Medicare is a great base system for insuring yourself or a senior citizen in your family. The benefits of Medicare include inpatient and outpatient insurance and prescription drug coverage, but with all bureaucratic systems there are risks that come with it.
At the top of the list is Medicare fraud. Medicare patients have suffered numerous fraudulent files and payments, which costs taxpayers $60-90 billion per year. The majority of Medicare suppliers are honest, trustworthy providers, and Medicare has taken aggressive steps to combat the problem. But you must be careful and take precautions to protect yourself or your loved ones on Medicare.
Protect your information
Treat your Medicare account information like you do your financial accounts. If asked over the phone, or randomly in public for your Medicare number, social security number, or other privacy information, do not give it out. Even if offered discounts or free goods, giving out these numbers is the quickest way to be taken advantage of. Be sure to never fill out your information on a document or sheet without first completely reading and understanding it, and make sure it is a legitimate necessity for the coverage.

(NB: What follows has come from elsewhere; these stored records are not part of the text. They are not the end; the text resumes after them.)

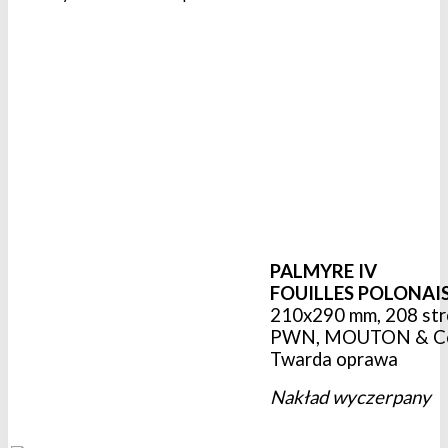
PALMYRE IV
FOUILLES POLONAIS
210x290 mm, 208 stro
PWN, MOUTON & Co
Twarda oprawa
Nakład wyczerpany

Medicare representatives will never make telemarketing calls, go door-to-door, take random surveys, or solicit services in public. While they can be very convincing, remember they are costing you money, and turn them in immediately.
Discuss potential problems
When you read about fraud, or hear of a new scam against seniors, tell your loved one immediately. Talk about different scenarios, and things they might say either on the phone or in person. In some cases you may need to repeat warnings again and again, but the important thing is your loved one is safe and understands how to deal with different situations.
There is a Medicare hotline that should be called right away if a Medicare card is lost or stolen, or if you or your loved one falls victim to fraud.
Because most account information is online, it’s easy for you to check up on your loved one, and keep them safe. Login to credit card information periodically to make sure large or continual payments aren’t being made to unknown sources. Check with phone company records to verify your loved one isn’t receiving calls from potentially harmful companies.
Also review your loved one’s Medicare Summary Notice and make sure that everything listed is valid. Mistakes can be made, but if they cannot be explained by your physician or provider, contact Medicare directly by phone or letter. After a series of questions, they will be able to review the claim and take further action.